What they really meant who deserved her! The notion of any of our men marrying her demanded more courage than being assigned against those stubborn Germans. Auntie Pelageya as a wife! Well, that's a harder life still for a soul.
She commanded a certain meekness among everyone-young, old, men and women. I don't even think the higher officers commanded more intimidation and order than Auntie did. Now set Auntie into the barracks, she’d whip us all into something sharp. Set Auntie into the thick of the Ataman’s election, well, they might make her Ataman were she a man!
But she was a fine woman, nonetheless. One of those rare women God intended to be like an iron kettle that last for years. Now God doesn't make women like anymore! I guess to make life harder since we forgot about Him.
As an aunt, she doted on Kolya and I fiercely. Nothing was too good for us, her only nephews-she always emphasized this like she thought we were some rare being that should be revered for simply existing.
Pride would spoil Kolya later, in his cadet years. As a child, I’m proud to report my little brother proved a humble, unassuming saint of a lad.
But as a proud child, I relished her attentions.

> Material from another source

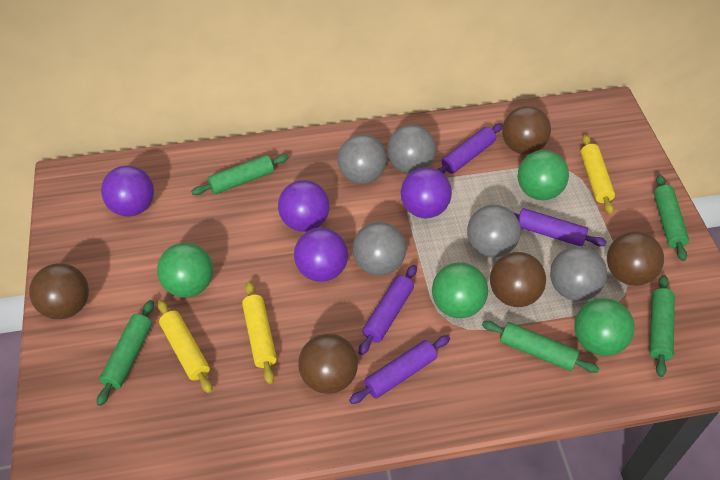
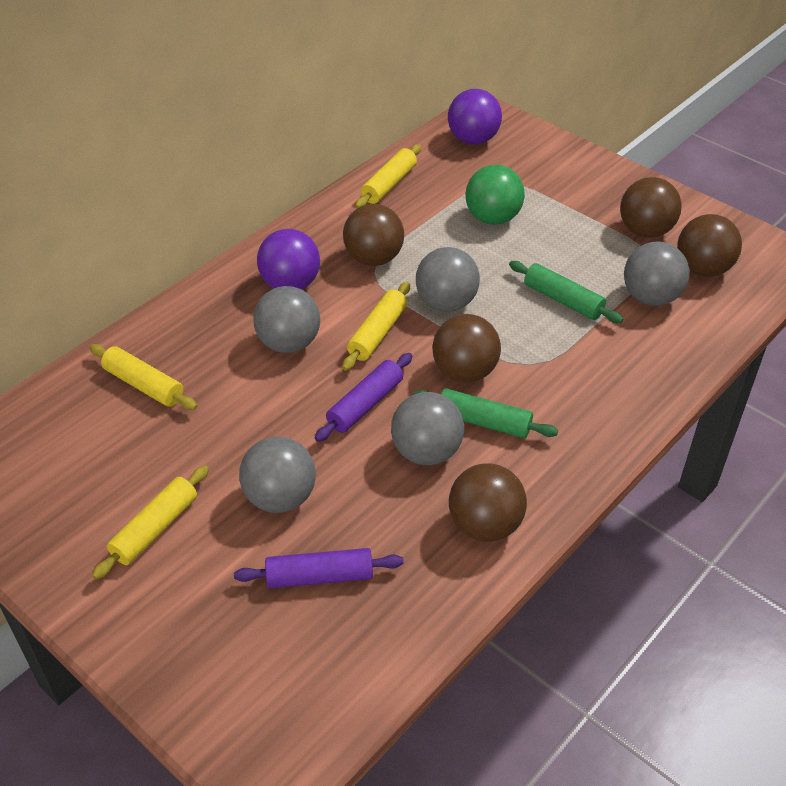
green ball: [157,243,213,297] [432,262,488,318] [518,150,569,200] [574,298,634,356] = 4 -> [465,165,525,225] = 1
green rolling pin: [97,300,154,406] [191,154,289,195] [482,321,599,373] [650,275,675,377] [654,174,689,261] = 5 -> [414,388,558,438] [509,261,623,323] = 2
purple ball: [101,165,154,216] [278,180,330,232] [294,228,348,282] [401,167,452,218] = 4 -> [257,229,320,289] [448,89,502,145] = 2
purple rolling pin: [349,335,450,404] [359,265,417,355] [437,123,503,174] [513,208,607,247] = 4 -> [234,548,404,588] [315,353,412,442] = 2
yellow rolling pin: [157,300,212,393] [242,281,277,384] [580,135,615,214] = 3 -> [89,344,197,410] [92,465,209,580] [342,282,410,371] [355,144,421,208] = 4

But my pride also forced me, in my boyish dignity to outwardly reject her doting in the presence of my "peers"-the other boys might mock me mercilessly if they saw how motherly Aunt Pelageya was with me.
Alone, I would succumb and confessed an apology to her. I feared losing her good graces-and her generosity of pies on my plate.

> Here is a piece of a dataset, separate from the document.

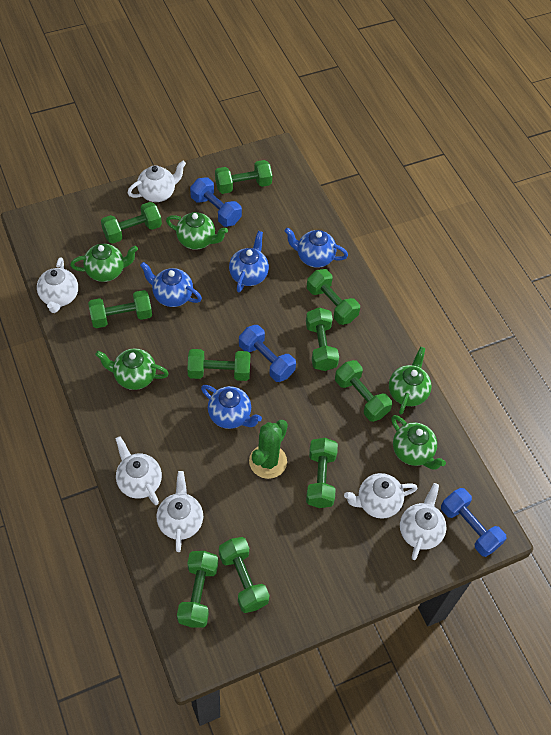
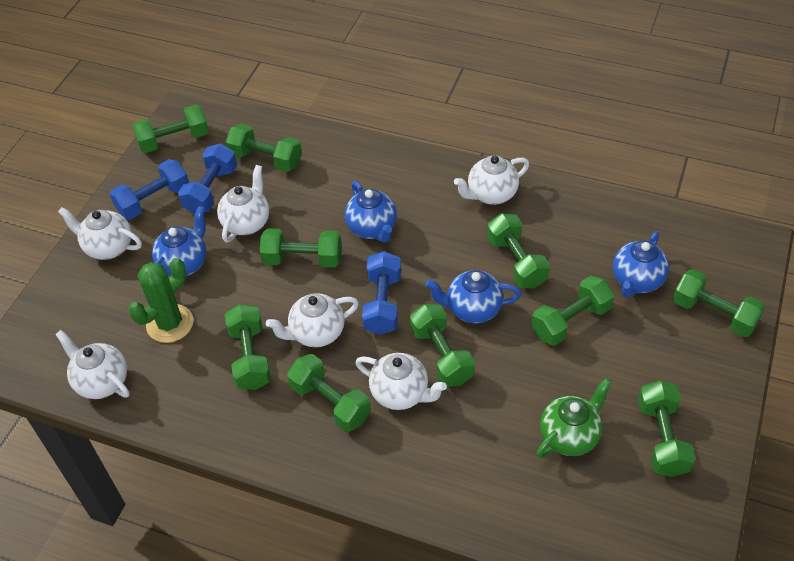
green teapot: [70,244,138,282] [95,348,169,390] [166,212,228,250] [389,347,432,414] [391,415,446,470] = 5 -> [536,378,612,458] = 1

She always defended my vices as a child. Even the Old Believer Zealots we learned in history class couldn't rival my aunt's raging devotion upholding the enfant terrible I must have been as a child. As I said, Kolya needed none of this. He was the perfect Cossack lad. Yet, children, I've learned from observation, who are defended the most are the worst-behaved.
The excuse she repeated like some holy refrain from a hymn was, "He's still so young! A real lamb! He's innocent!" She said this even I reached my 20's and had hair on my face!

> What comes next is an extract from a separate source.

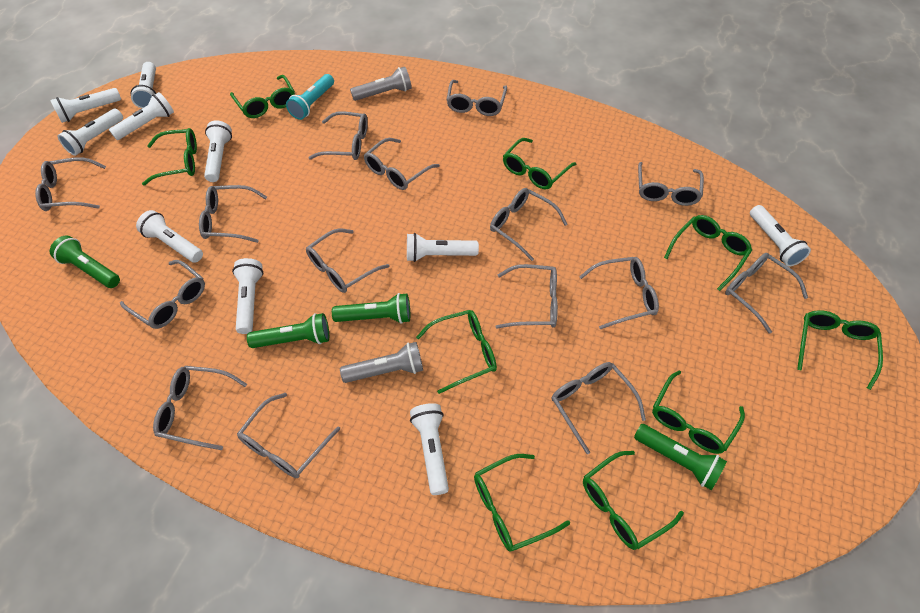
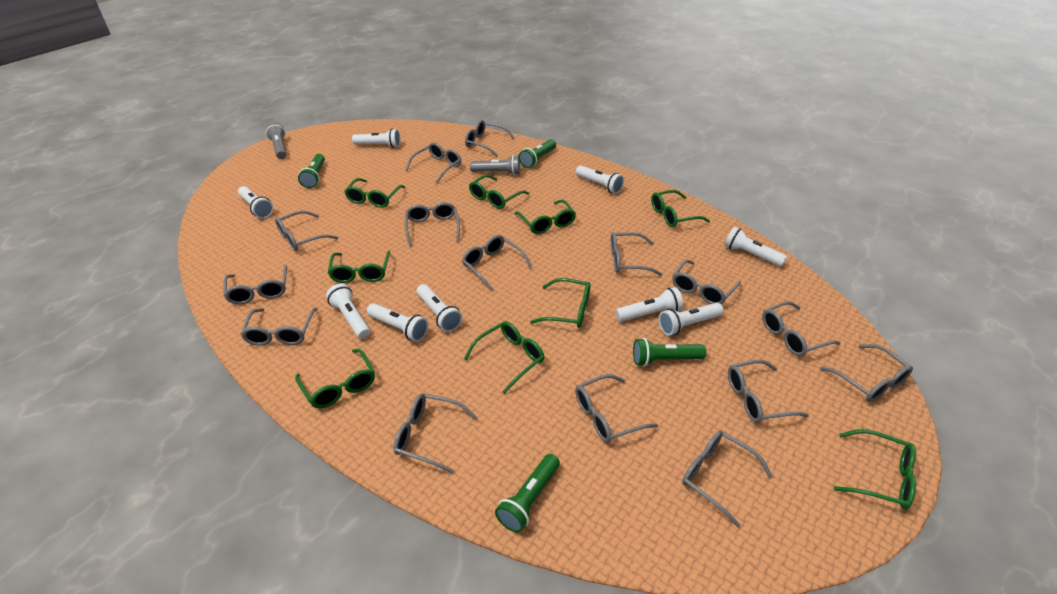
turquoise flashlight: [286,74,334,120] = 1 -> none = 0
white flashlight: [50,88,121,123] [58,109,123,156] [109,92,174,140] [131,62,156,108] [136,210,203,263] [204,120,232,182] [232,258,263,334] [407,233,479,262] [410,403,449,495] [750,205,811,267] = 10 -> [238,186,273,218] [326,283,370,339] [352,129,401,148] [367,303,428,342] [417,284,463,332] [576,165,624,194] [616,287,683,322] [659,303,724,336] [724,227,787,267] = 9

"He's growing finer than the other boys! Why, he'll be a real saint when he grows up! He'll have a handsome rank and pay, too!"
Each time my courtships failed, Auntie would rally herself like some hero against the Turks, march right to their house and rail against the girl and her family right outside their house.
She would denounce the girl as some "tempting hussy trying to make her innocent nephew suffer with her bag of tricks"- the fathers said nothing- no men had the sense to confront her. But women are bold with women, and the caterwauling and bellowing matches between Auntie and the families's womenfolk was the stuff of lore.